Ese es el título del libro de Pablo Coelho que atrapa mi atención. ¿11 minutos para qué o qué?, me pregunto. Imagino que parte del gran éxito de ese autor se debe a esa especie de incertidumbre y misticismo. Pienso esto mientras mi mirada se pasea por la imagen de la caratula: una flor roja que, al parecer, reposa sobre una sabana o almohada blanca, muy blanca, como de comercial de detergente.
Hago fila en la caja de un supermercado para comprar unas cuchillas de afeitar.
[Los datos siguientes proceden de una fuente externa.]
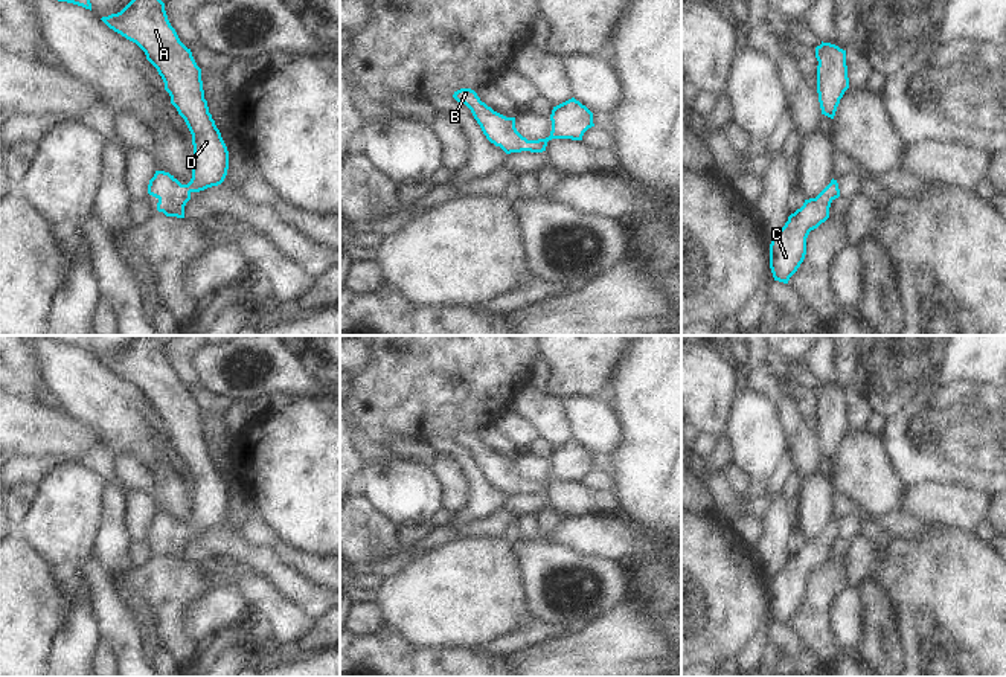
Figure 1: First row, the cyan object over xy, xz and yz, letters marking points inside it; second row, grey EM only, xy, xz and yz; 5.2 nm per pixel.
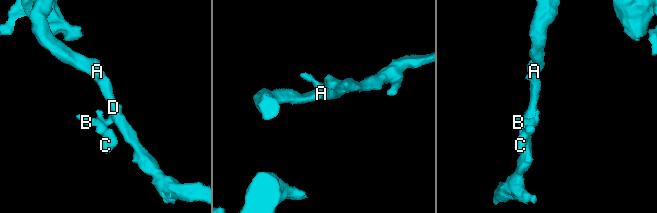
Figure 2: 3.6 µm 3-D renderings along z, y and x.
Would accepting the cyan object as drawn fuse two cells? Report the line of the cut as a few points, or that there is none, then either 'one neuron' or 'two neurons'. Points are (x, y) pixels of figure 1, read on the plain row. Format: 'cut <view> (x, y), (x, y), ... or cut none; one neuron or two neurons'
cut none; one neuron

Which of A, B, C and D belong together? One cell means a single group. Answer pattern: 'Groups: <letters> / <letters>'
Groups: A B C D

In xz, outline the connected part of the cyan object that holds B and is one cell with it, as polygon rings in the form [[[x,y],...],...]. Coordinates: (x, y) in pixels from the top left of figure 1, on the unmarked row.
[[[460,430],[454,433],[453,439],[465,445],[477,465],[480,467],[486,480],[500,488],[506,496],[511,494],[543,494],[547,483],[552,480],[582,482],[584,474],[594,468],[593,454],[575,439],[553,448],[550,462],[552,473],[546,480],[527,482],[515,470],[515,459],[506,459],[485,444],[471,430]]]

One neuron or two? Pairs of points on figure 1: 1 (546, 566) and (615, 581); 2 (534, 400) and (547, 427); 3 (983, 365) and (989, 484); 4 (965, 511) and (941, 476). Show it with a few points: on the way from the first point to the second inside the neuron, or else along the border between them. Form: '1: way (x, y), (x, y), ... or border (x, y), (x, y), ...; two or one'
1: way (563, 564), (592, 567), (598, 574); one
2: way (538, 406), (547, 415), (547, 421); one
3: way (985, 394), (985, 413), (989, 418), (989, 455); one
4: border (912, 485), (924, 482), (956, 484), (982, 493); two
Hace un rato estaba haciendo fila en otra caja y cuando se suponía que era mi turno, la cajera con cara de cansancio combinada con un gesto de “jódanse todos” dijo: “Ya no voy a atender más”. Por eso me pase a esta fila, la de la caja “rápida”, que de rápida tiene más bien poco.
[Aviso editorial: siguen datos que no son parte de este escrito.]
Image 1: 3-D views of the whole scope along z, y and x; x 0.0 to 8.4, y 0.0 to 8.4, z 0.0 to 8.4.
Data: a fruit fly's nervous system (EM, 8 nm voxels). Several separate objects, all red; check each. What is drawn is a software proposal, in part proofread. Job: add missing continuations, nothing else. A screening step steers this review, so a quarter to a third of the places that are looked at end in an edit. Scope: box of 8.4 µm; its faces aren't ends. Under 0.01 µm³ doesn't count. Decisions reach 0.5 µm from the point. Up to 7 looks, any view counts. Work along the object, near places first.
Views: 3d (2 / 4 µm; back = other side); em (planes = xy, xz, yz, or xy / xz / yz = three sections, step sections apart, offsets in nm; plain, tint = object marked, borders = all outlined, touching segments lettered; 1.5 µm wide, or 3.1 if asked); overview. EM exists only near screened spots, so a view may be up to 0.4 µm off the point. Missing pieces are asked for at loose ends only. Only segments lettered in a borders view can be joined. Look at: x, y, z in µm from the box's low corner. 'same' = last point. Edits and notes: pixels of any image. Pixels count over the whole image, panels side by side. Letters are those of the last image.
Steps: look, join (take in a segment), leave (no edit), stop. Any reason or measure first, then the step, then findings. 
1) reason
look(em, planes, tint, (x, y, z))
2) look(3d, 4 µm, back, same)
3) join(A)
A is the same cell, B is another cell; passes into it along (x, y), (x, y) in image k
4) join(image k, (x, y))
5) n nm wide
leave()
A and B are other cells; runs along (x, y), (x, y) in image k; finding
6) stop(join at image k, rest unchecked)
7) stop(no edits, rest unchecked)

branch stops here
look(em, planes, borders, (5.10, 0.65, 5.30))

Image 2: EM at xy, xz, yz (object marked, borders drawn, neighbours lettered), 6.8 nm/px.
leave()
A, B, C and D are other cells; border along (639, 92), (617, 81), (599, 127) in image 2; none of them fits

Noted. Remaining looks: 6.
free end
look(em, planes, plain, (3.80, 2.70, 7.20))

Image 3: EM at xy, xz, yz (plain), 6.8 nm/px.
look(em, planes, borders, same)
Me distraigo viendo los libros, que compiten con dulces y gaseosas por la atención de las personas.
Nunca he leído a Coelho; alguna vez lo intenté dándole una oportunidad a El Alquimista, si no estoy mal, pero me pareció un libro extraño, o no me enganchó, y lo abandoné después de leer pocas páginas.
Al lado del libro del escritor brasileño, hay otros libros, pero me fijo en el suyo porque la imagen, me parece, da paz, resulta placentera.
Otro de los libros es “Erase una vez el amor y tuve que matarlo”, uno de esos libros a los que el título les queda grande; como ese otro que compré de puro capricho y sufre de lo mismo: “La gente feliz lee y toma café”.
También hay un libro de Dan Brown, y la novela Buda blues de Mario Mendoza, quien, creo, es muy bueno para ponerle títulos a sus novelas.
No se cuánto tiempo llevo haciendo fila, es como si se hubiera detenido; eso pasa en algunos lugares, sobre todo en las salas de espera y, a veces, en sitios como este, cuando estamos rodeados de sonidos de cajas registradoras, anuncios de descuentos que salen de unos parlantes, y un fuerte barullo de voces.
Llevo más de 11 minutos haciendo fila.